Angesichts von über 20 Millionen Gebäuden in Deutschland und dem Ziel der Klimaneutralität bis 2045 ist die Sanierungsquote entscheidend. Mit multispektralen LiDAR-Systemen, die auf mobilen Mapping-Fahrzeugen installiert sind, lassen sich Gebäudefassaden detailliert erfassen.
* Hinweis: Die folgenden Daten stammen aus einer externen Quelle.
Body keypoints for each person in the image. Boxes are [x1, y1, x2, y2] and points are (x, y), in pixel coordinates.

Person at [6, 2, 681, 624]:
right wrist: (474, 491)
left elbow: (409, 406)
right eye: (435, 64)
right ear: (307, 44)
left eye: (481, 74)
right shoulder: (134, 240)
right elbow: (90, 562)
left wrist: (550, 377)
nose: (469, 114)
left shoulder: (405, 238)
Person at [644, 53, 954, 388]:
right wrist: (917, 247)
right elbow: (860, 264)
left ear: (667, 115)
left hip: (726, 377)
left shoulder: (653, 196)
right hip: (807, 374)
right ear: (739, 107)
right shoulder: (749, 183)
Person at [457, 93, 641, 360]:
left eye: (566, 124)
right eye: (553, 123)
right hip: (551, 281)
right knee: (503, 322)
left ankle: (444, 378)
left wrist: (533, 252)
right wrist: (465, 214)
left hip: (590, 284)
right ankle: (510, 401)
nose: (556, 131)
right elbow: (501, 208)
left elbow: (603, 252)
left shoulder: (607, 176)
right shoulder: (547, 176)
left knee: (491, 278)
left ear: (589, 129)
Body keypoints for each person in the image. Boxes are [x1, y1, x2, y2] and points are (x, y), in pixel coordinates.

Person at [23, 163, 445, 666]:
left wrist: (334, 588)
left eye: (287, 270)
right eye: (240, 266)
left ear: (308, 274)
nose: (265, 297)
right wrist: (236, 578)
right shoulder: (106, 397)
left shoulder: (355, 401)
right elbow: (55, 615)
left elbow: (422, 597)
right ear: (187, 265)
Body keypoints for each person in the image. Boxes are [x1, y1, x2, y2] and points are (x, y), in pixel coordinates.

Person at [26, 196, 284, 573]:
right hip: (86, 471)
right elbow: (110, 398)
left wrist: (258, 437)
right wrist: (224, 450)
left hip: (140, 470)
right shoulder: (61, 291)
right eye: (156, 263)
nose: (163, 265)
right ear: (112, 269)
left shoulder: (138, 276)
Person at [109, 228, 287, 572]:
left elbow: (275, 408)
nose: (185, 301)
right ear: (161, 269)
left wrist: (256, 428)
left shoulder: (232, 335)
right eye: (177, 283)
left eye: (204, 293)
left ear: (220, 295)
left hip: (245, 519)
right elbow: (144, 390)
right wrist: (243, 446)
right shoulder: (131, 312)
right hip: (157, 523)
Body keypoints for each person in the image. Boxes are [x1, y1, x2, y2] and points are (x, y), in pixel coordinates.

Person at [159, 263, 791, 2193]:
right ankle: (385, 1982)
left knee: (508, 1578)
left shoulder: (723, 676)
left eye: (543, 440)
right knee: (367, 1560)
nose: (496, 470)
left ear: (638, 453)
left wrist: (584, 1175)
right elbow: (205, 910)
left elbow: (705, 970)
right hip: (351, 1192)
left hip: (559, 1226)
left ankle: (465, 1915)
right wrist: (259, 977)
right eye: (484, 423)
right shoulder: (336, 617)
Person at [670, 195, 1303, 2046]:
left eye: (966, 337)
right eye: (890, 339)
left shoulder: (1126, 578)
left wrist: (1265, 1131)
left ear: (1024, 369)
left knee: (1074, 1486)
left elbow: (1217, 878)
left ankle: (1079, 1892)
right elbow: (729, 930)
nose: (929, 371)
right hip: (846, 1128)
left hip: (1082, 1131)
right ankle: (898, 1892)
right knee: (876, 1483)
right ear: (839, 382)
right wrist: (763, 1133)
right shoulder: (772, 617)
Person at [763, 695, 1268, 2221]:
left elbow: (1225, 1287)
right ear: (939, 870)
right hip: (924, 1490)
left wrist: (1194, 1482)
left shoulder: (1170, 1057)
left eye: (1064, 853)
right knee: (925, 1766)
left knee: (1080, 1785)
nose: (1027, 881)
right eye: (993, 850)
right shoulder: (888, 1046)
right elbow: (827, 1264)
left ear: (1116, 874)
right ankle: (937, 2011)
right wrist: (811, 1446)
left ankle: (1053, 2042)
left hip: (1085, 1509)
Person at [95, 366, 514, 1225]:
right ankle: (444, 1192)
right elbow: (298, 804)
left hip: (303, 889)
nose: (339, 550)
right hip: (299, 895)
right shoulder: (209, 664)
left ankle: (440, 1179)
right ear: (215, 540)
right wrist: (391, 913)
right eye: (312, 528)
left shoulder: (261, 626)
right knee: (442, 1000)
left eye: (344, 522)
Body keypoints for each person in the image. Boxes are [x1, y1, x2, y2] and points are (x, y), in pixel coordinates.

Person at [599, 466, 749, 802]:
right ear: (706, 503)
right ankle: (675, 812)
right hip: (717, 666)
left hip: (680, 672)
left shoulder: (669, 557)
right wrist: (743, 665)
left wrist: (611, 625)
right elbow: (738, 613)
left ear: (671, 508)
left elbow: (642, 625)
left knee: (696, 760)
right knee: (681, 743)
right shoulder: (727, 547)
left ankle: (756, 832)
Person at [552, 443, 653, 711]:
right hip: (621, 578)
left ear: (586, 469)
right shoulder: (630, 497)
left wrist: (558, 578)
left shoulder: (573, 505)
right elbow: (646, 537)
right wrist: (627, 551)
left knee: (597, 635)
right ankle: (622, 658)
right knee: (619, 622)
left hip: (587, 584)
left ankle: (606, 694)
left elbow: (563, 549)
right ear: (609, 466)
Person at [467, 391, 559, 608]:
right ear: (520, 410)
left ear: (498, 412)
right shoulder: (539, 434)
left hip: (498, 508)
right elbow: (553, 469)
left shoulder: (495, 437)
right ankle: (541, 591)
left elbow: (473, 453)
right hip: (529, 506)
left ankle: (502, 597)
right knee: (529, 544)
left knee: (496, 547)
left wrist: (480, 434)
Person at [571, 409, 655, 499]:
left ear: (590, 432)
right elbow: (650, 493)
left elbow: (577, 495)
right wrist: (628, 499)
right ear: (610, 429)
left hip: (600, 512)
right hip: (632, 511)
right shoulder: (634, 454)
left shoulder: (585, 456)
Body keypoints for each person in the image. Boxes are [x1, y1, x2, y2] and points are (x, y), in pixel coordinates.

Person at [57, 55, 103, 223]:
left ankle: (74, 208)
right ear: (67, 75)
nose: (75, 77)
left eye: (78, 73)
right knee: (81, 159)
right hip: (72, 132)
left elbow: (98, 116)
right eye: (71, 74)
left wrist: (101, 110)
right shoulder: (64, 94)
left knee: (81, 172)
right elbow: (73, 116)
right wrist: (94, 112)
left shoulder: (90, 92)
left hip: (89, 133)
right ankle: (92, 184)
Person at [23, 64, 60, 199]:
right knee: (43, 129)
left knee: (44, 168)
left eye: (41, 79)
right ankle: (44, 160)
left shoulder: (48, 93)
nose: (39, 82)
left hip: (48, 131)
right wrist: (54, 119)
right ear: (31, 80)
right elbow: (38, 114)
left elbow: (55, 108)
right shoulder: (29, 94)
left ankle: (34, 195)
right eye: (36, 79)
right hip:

Die Technologie ermöglicht die automatisierte Detektion und Charakterisierung von Fenstern. Damit entsteht die Grundlage für eine Sanierungskarte, die Kommunen und Bauherren fundierte Entscheidungen erleichtert.
Ausblick
Die vorgestellten Maßnahmen verdeutlichen: Digitalisierung, Fachkräftesicherung und innovative Technologien sind keine Einzelthemen, sondern eng miteinander verwoben. Wissenstransfer, Ausbildung und technische Neuerungen müssen zusammengedacht werden, wenn die Bauwirtschaft ihre Rolle bei der Bewältigung von Klimakrise und Wohnraummangel erfüllen soll.
Die nächsten Schritte sind bereits terminiert: Am 7. November 2025 findet die Jahresveranstaltung des Strategiedialogs in Stuttgart statt, im Februar 2026 folgt die nächste Sitzung der Themensäulenrunde.